Name: Michel C. Nussenzweig
Date of Birth: February 10, 1955
1975 B.A. – New York University College of Arts and Sciences
1981 Ph.D. – The Rockefeller University
1982 M.D. – New York University School of Medicine
1982-1985 Intern & Resident, Internal Medicine, Clinical Fellow, Infectious Diseases Massachusetts General Hospital
1986-1989 Harvard Medical School, Department of Genetics
1990-1996 Assistant & Associate Professor, The Rockefeller University
1990-1999 Assistant & Associate Investigator, Howard Hughes Medical Institute
1996-present Professor & Senior Physician, The Rockefeller University
1999-present Investigator, Howard Hughes Medical Institute
2000-2013 Sherman Fairchild Professor, The Rockefeller University
2013-present Zanvil A. Cohn & Ralph M. Steinman Professor, The Rockefeller University
For his groundbreaking work demonstrating broad and potent neutralizing antibodies to HIV-1 and establishing that they are a safe and effective immunotherapeutic for infected humans.
Nussenzweig is responsible for key insights into dendritic and B cell function. With Steinman, he opened the field of antigen presentation by DCs by discovering that they capture, process and present antigens to initiate immunity. He produced the first DC-monoclonal antibody that was essential in establishing their role in immune responses and cloned the first endocytic receptor expressed by DCs. Using these reagents he developed a method to deliver antigens to DCs in vivo, leading to the discoveries that in steady state, DCs maintain peripheral tolerance and that different DC subsets have distinct antigen processing capacities. He resolved the long-standing problem of how DCs are related to and diverge from other myeloid cells including monocytes during development in the bone marrow. In recognition of his work with Steinman, Nussenzweig was chosen to deliver the 2011 Nobel lecture in Steinman’s place.
As a fellow with Leder, he used transgenic mice to show that membrane bound antibodies regulate allelic exclusion and lymphocyte development. Nussenzweig’s discovery that antibody class switching activates the DNA damage response opened up a new area of B cell biology. He established the importance of the DNA double strand break response to resolution of the class switch reaction and demonstrated that the same DNA lesions that initiate switching can also lead to oncogenic chromosome translocations between antibody genes and c-myc.

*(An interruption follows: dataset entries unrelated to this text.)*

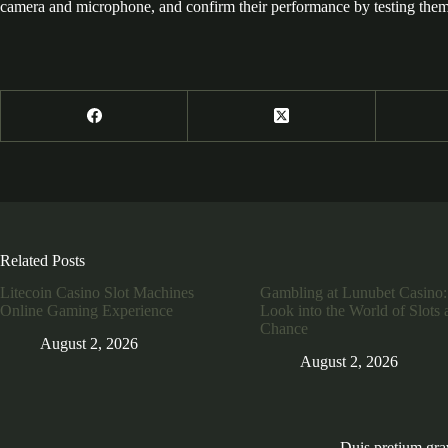
camera and microphone, and confirm their performance by testing them 
Related Posts
Litecoin Casino Slot Machines
Gambling at Lunubet Casino:
Online Gaming Experience
Look into the World of Slots 
Chance
August 2, 2026
August 2, 2026
Duis pretium gra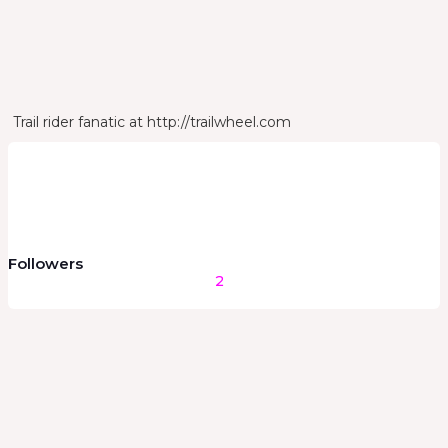
Stance
Bio
Trail rider fanatic at http://trailwheel.com
Followers
2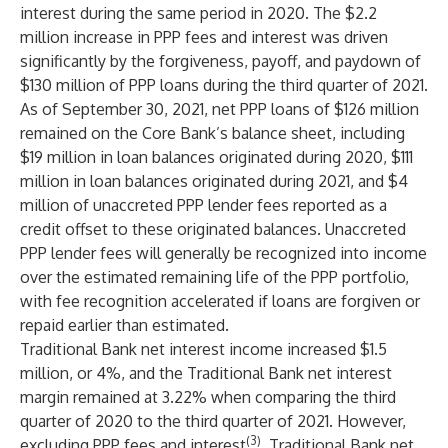
interest during the same period in 2020. The $2.2
million increase in PPP fees and interest was driven
significantly by the forgiveness, payoff, and paydown of
$130 million of PPP loans during the third quarter of 2021.
As of September 30, 2021, net PPP loans of $126 million
remained on the Core Bank’s balance sheet, including
$19 million in loan balances originated during 2020, $111
million in loan balances originated during 2021, and $4
million of unaccreted PPP lender fees reported as a
credit offset to these originated balances. Unaccreted
PPP lender fees will generally be recognized into income
over the estimated remaining life of the PPP portfolio,
with fee recognition accelerated if loans are forgiven or
repaid earlier than estimated.
Traditional Bank net interest income increased $1.5
million, or 4%, and the Traditional Bank net interest
margin remained at 3.22% when comparing the third
quarter of 2020 to the third quarter of 2021. However,
(3)
excluding PPP fees and interest
, Traditional Bank net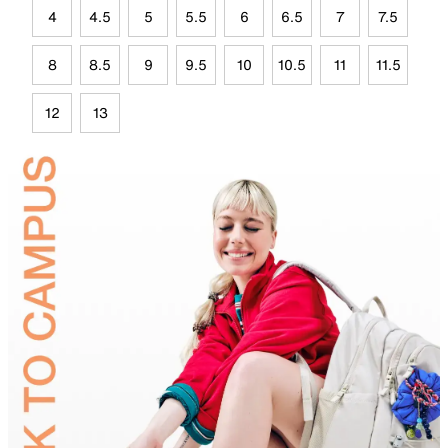
4
4.5
5
5.5
6
6.5
7
7.5
8
8.5
9
9.5
10
10.5
11
11.5
12
13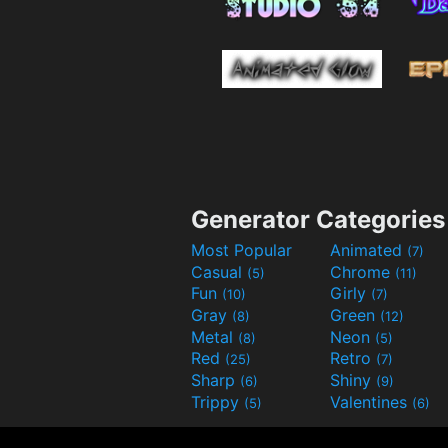
Generator Categories
Most Popular
Animated
(7)
Casual
Chrome
(5)
(11)
Fun
Girly
(10)
(7)
Gray
Green
(8)
(12)
Metal
Neon
(8)
(5)
Red
Retro
(25)
(7)
Sharp
Shiny
(6)
(9)
Trippy
Valentines
(5)
(6)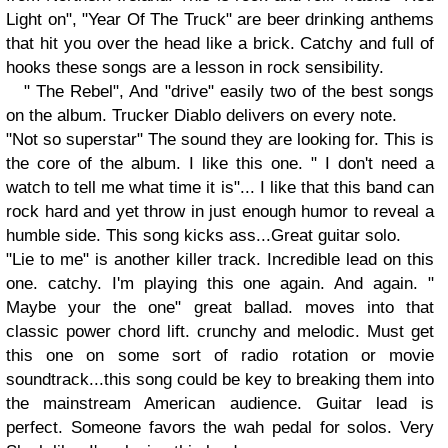
Light on", "Year Of The Truck" are beer drinking anthems
that hit you over the head like a brick. Catchy and full of
hooks these songs are a lesson in rock sensibility.
" The Rebel", And "drive" easily two of the best songs
on the album. Trucker Diablo delivers on every note.
"Not so superstar" The sound they are looking for. This is
the core of the album. I like this one. " I don't need a
watch to tell me what time it is"... I like that this band can
rock hard and yet throw in just enough humor to reveal a
humble side. This song kicks ass...Great guitar solo.
"Lie to me" is another killer track. Incredible lead on this
one. catchy. I'm playing this one again. And again. "
Maybe your the one" great ballad. moves into that
classic power chord lift. crunchy and melodic. Must get
this one on some sort of radio rotation or movie
soundtrack...this song could be key to breaking them into
the mainstream American audience. Guitar lead is
perfect. Someone favors the wah pedal for solos. Very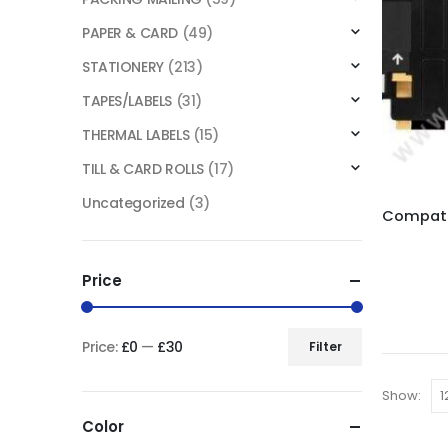
PAPER & CARD
(49)
STATIONERY
(213)
TAPES/LABELS
(31)
THERMAL LABELS
(15)
TILL & CARD ROLLS
(17)
Uncategorized
(3)
Price
Price:
£0
—
£30
Filter
Show:
Color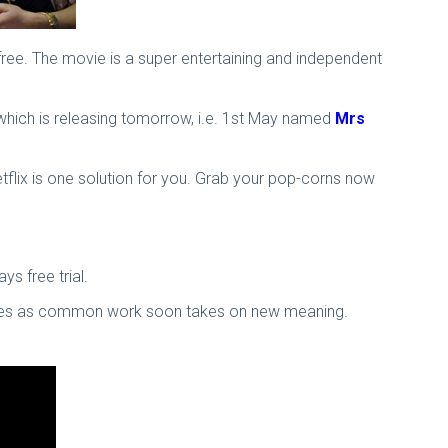
 free. The movie is a super entertaining and independent
 which is releasing tomorrow, i.e. 1st May named
Mrs
Netflix is one solution for you. Grab your pop-corns now
ys free trial.
he sees as common work soon takes on new meaning.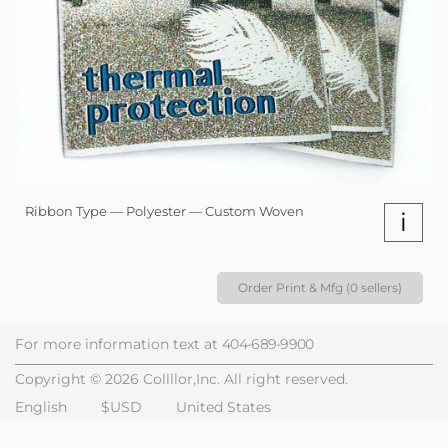
Ribbon Type — Polyester — Custom Woven
i
Order Print & Mfg (0 sellers)
For more information text at
404-689-9900
Copyright © 2026 Collllor,Inc. All right reserved.
English
$USD
United States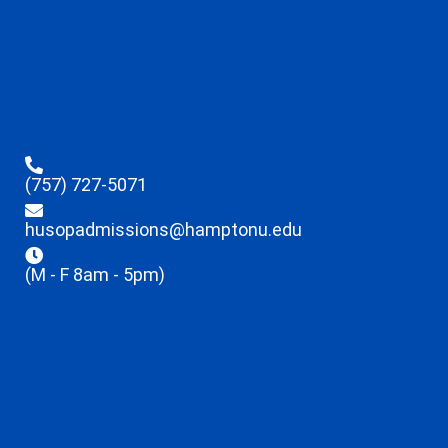
(757) 727-5071
husopadmissions@hamptonu.edu
(M - F 8am - 5pm)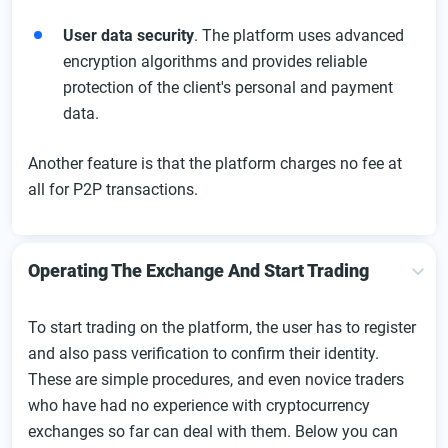
User data security
. The platform uses advanced
encryption algorithms and provides reliable
protection of the client's personal and payment
data.
Another feature is that the platform charges no fee at
all for P2P transactions.
Operating The Exchange And Start Trading
To start trading on the platform, the user has to register
and also pass verification to confirm their identity.
These are simple procedures, and even novice traders
who have had no experience with cryptocurrency
exchanges so far can deal with them. Below you can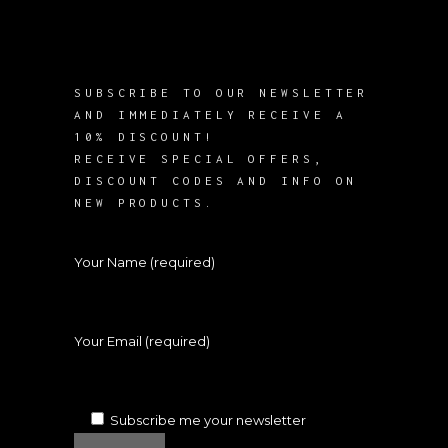
SUBSCRIBE TO OUR NEWSLETTER
AND IMMEDIATELY RECEIVE A
10% DISCOUNT!
RECEIVE SPECIAL OFFERS,
DISCOUNT CODES AND INFO ON
NEW PRODUCTS.
Your Name (required)
Your Email (required)
Subscribe me your newsletter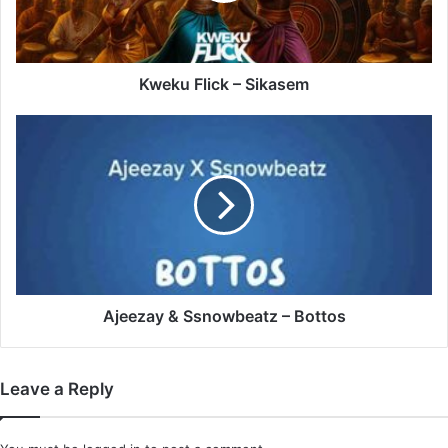
Kweku Flick – Sikasem
Ajeezay
&
Ssnowbeatz
–
Bottos
Ajeezay & Ssnowbeatz – Bottos
Leave a Reply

Antibodies are the essential protective elements of nearly all vaccines. In the last several years’ antibodies have also become important therapeutic agents in treating inflammation and cancer. Nussenzweig’s research is on the development and function of antibodies and on the B-lymphocytes that produce them. He developed robust and scalable methods for the cloning of antibody genes from single human B cells. He first applied this approach to define how tolerance develops in normal individuals and later to the HIV-1 antibody problem.
Nussenzweig made a ground breaking advance in this area when he uncovered broad and potent neutralizing antibodies to HIV-1. His work, and that of others that rapidly adopted his methods, led to the discovery of naturally arising anti-HIV antibodies that were orders of magnitude more potent than previously known antibodies. Moreover, they revealed novel targets of HIV-1 vulnerability. The new antibodies neutralized up to 95% of all HIV-1 strains individually, and nearly all known strains when combined even at very low concentrations. Nussenzweig established that these antibodies both prevent and control chronic infection in humanized mice and in macaques. He then confirmed the pre-clinical studies in phase 1 clinical trials in humans. His clinical experiments established that antibodies are a safe and effective for HIV-1 prevention and therapy.
He is a Howard Hughes Investigator, a fellow of the American Academy of Arts and Sciences, the Brazilian Academy of Sciences, a member of the National Academy of Medicine USA, and the National Academy of Sciences USA.